*** Opening SUPPLIED INFORMATION ***

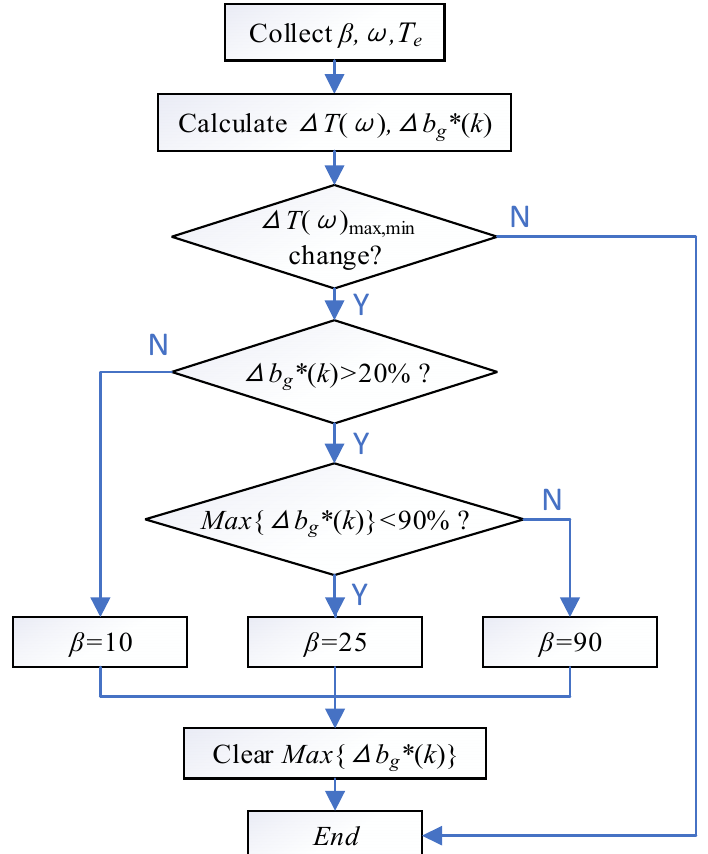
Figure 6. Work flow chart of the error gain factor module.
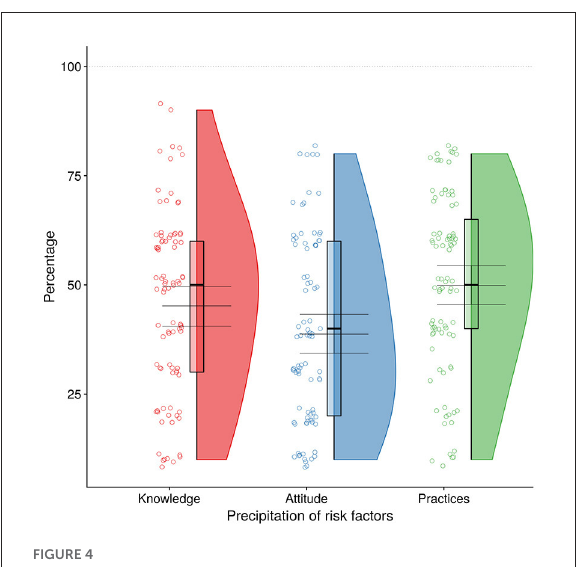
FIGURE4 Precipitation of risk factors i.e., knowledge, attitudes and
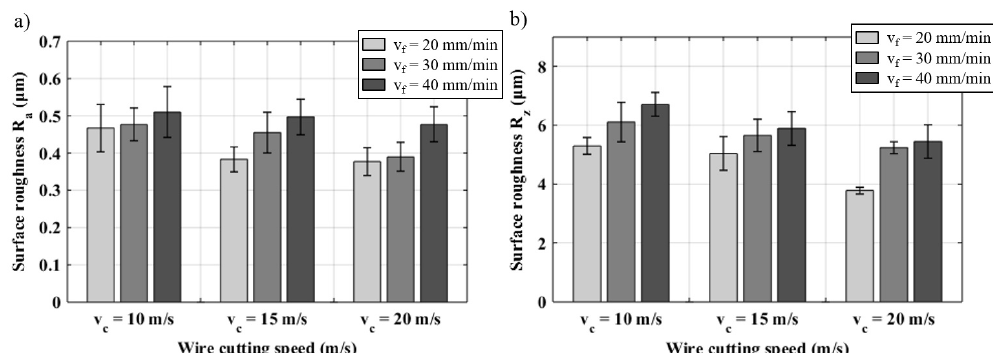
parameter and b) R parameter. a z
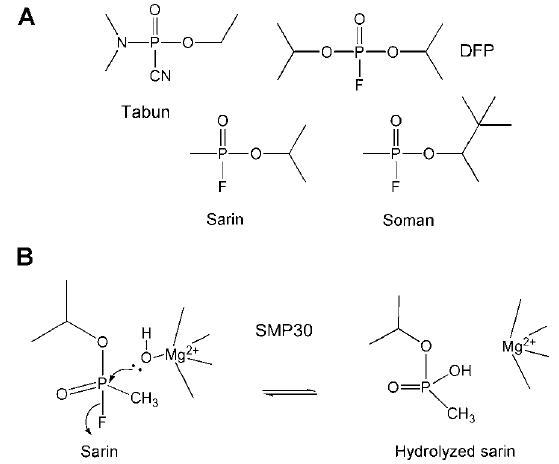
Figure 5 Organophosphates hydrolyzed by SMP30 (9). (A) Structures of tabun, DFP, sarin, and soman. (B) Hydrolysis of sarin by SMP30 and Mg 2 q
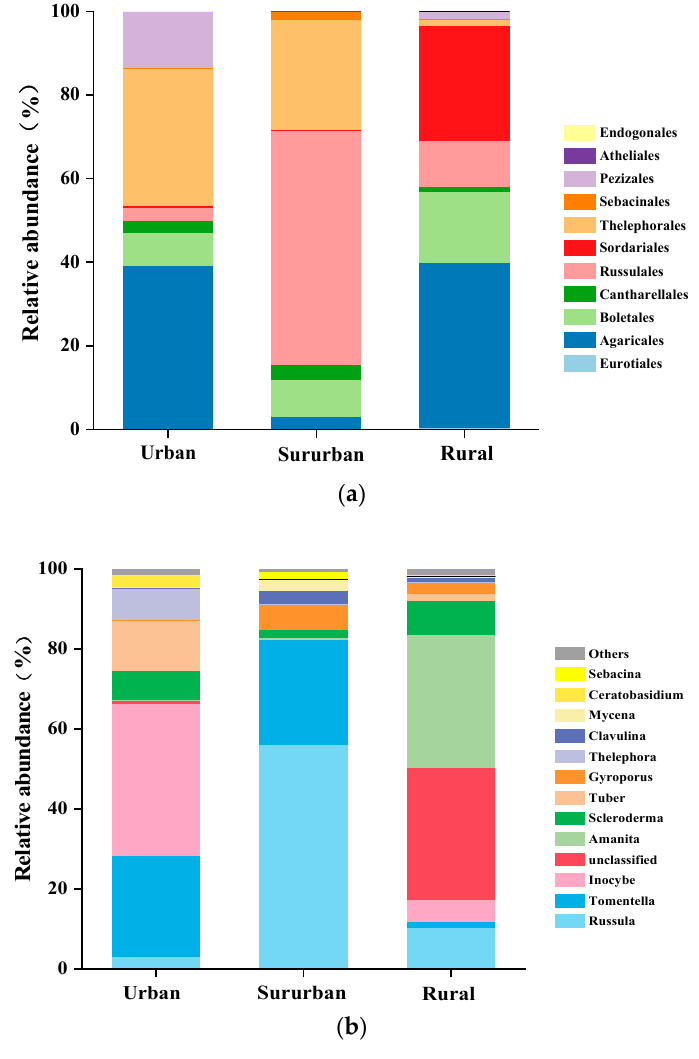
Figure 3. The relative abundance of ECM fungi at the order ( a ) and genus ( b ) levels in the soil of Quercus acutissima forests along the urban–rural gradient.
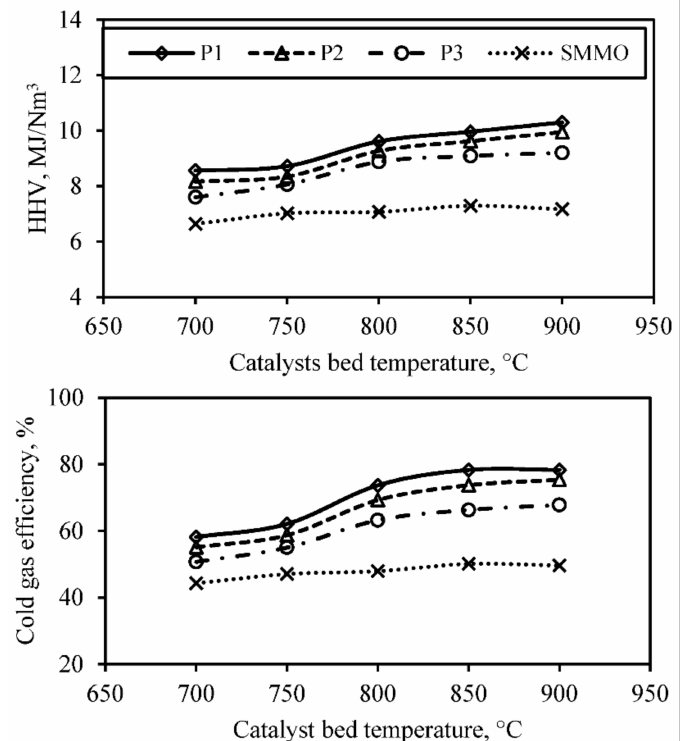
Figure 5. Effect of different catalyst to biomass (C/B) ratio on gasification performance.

*** Closing SUPPLIED INFORMATION ***
*** Opening SUPPLIED INFORMATION ***

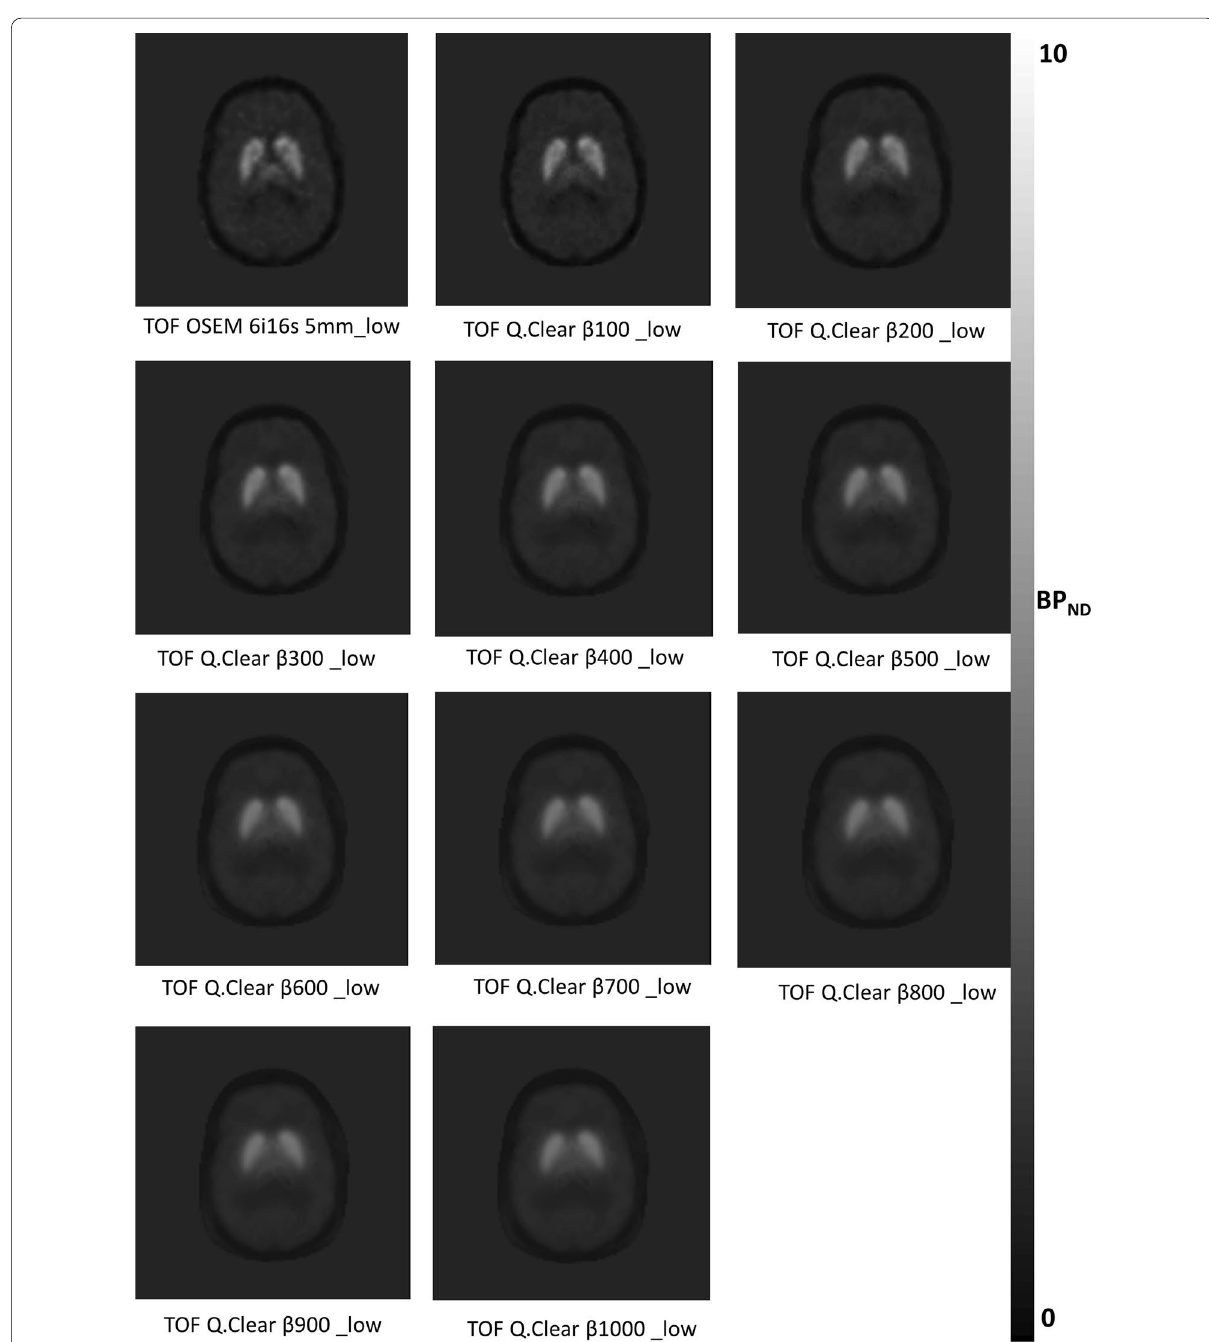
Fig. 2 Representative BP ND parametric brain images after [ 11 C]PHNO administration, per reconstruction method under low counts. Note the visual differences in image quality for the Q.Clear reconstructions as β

*** Closing SUPPLIED INFORMATION ***

■ EXERCISE REQUIREMENTS: Only the lines above starting with the line with "Figure 6. Work" and going on through the line with "Figure 5. Effect" belong in the answer; repeat them exactly, minus any picture.

■ SOLUTION TO THE PROBLEM:
Figure 6. Work flow chart of the error gain factor module.
FIGURE4 Precipitation of risk factors i.e., knowledge, attitudes and
parameter and b) R parameter. a z
Figure 5 Organophosphates hydrolyzed by SMP30 (9). (A) Structures of tabun, DFP, sarin, and soman. (B) Hydrolysis of sarin by SMP30 and Mg 2 q
Figure 3. The relative abundance of ECM fungi at the order ( a ) and genus ( b ) levels in the soil of Quercus acutissima forests along the urban–rural gradient.
Figure 5. Effect of different catalyst to biomass (C/B) ratio on gasification performance.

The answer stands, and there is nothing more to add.